The second trick looks very funny, but it is in fact very well-formed. It is called projective geometry: we can extend the coordinate system containing $(x, y)$ pairs by adding a $z$ component, our usual interpretation would put $z = 1$ . Then we “homogenize” the equations, by multiplying a power of $z$ to make all terms to be the same total degree. E.g., the above curve becomes $y^2z = x^3 - xz^2 + 0.2z^3$ , so that all terms have total degree 3. Two points are considered the same point if they have the same ratios (i.e., $(x, y, z) = (ax, ay, az)$ ). With this, the “infinite point of the vertical direction” is simply $(0, 1, 0)$ , and can easily be verified to be on the curve above.

But below we will continue to use the somewhat sloppy language of “point of infinity in the vertical direction”, or in brief “the point of infinity”. It is just one point that we have to use this treatment, which does not warrant complicating all our formulas.

The third intersection: explicit formula

So we have either 1 intersection or 3. If we are given 2 points on the curve and draw a line between them, there are already 2 intersections, so there must be a third. Early mathematicians found that if the original two points have rational x and y coordinates, and the curve has rational coefficients, the third intersection must also have rational coordinates. Let’s make it explicit, by calculating where is the third point. The resulting formula will be very useful to us soon.

Suppose $(x_1, y_1)$ and $(x_2, y_2)$ are points on the elliptic curve:

$E:\quad y^2 = x^3 + ax + b$ .

There are a few cases to consider. First, $x_1$ and $x_2$ may be points opposite to each other. In such case the third intersection is the point of infinity.
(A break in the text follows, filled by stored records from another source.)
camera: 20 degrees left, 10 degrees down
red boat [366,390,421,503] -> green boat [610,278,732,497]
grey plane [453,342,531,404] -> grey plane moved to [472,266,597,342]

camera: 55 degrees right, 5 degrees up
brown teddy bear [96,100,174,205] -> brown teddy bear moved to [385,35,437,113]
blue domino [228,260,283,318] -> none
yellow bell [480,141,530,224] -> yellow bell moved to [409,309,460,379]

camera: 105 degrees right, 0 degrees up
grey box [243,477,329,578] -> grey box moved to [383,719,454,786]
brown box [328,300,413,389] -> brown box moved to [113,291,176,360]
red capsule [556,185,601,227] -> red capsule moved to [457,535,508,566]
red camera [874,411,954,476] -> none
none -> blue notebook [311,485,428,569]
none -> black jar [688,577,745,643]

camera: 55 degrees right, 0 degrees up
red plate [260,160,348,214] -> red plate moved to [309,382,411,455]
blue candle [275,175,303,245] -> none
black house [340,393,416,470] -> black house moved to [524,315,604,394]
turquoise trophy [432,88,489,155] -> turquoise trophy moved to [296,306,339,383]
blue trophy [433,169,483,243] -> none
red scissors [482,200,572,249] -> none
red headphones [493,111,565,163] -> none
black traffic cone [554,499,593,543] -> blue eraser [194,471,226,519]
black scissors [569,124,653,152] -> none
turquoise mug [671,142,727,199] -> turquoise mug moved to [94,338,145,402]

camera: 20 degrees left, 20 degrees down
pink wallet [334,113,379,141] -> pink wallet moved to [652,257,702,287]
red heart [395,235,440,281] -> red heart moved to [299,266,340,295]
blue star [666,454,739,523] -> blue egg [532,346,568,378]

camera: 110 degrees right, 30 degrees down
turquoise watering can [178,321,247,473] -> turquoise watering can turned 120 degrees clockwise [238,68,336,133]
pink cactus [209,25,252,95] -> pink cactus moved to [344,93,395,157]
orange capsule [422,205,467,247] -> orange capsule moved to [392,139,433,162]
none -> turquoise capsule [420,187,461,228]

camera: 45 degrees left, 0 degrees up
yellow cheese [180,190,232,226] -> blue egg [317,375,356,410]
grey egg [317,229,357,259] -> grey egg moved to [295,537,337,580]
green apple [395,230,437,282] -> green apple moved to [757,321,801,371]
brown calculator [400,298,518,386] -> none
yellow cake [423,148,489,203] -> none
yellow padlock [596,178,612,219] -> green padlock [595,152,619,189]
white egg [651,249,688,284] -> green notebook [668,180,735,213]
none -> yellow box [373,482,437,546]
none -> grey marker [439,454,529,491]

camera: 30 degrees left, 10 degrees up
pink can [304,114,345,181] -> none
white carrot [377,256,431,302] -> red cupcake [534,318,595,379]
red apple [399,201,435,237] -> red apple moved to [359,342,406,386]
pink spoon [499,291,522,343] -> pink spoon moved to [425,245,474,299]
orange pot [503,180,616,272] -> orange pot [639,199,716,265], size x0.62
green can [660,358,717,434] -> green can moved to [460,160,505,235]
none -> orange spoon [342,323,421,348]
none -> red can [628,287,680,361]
Then, we consider the case where $x_1$ is different from $x_2$ . We want to find the third intersection $(x_3, y_3)$ . In such case, we can calculate the slope $s = (y_2 - y_1) / (x_2 - x_1)$ . The line defined by the two points is thus:

$L:\quad y - y_1 = s(x - x_1)$ .

To solve it with the curve $E$ , we move $y_1$ to the right, and substitute the resulting formula of $y$ into $E$ .

$(s(x-x_1)+y_1)^2 = x^3 + ax + b$ .

This equation should have 3 roots. Since $x_1$ and $x_2$ are points on both $E$ and $L$ , two of them should be $x_1$ and $x_2$ . The equation should thus be the same as $(x-x_1)(x-x_2)(x-x_3) = 0$ . To find $x_3$ , all we need is to make the coefficient of $x^3$ to be 1. Then the $x^2$ coefficient would be $-x_1 - x_2 - x_3$ . In the above formula, we simply move everything to the right, and notice that the $x^2$ coefficient is $-s^2$ . This gives us $x_3$ :

$x_3 = s^2 - x_1 - x_2$ .

Putting it back to the equation of $y$ we get $y_3$ as well.

$y_3 = s(x_3 - x_1) + y_1$ .

What if $(x_1, y_1)$ and $(x_2, y_2)$ are the same point? Our rule of multiplicity says that in such case, the line should be a tangent at $(x_1, y_1)$ . The formula for $x_3$ and $y_3$ above still works, except that we need to use the slope of this tangent as $s$ . To find the slope, we differentiate $E$ with respect to $x$ :

$\displaystyle \frac{2y\,dy}{dx} = 3x^2 + a$ .

So the formula for $s$ is thus:

$\displaystyle s = \frac{dy}{dx} = \frac{3x_1^2 + a}{2y_1}$ .

Now it should be clear why we always find rational third intersection if $x_1$ , $x_2$ , $y_1$ , $y_2$ , $a$ and $b$ are all rational. (We can argue about it without the explicit formula, but having it perhaps makes it clearer.)

But we still have some corner cases which must also be catered for. In particular, one or both of the original points may be the point of infinity. Our rule says that the point of infinity means the vertical direction. In our standard form, if we have one of the point being the point of infinity, the other point simply have $y$ mirrored about the $x$ axis. So the third intersection of the line through the point of infinity and $(x_1, y_1)$ would be $(x_1, -y_1)$ . If both points are the point of infinity, the third point is also the point of infinity.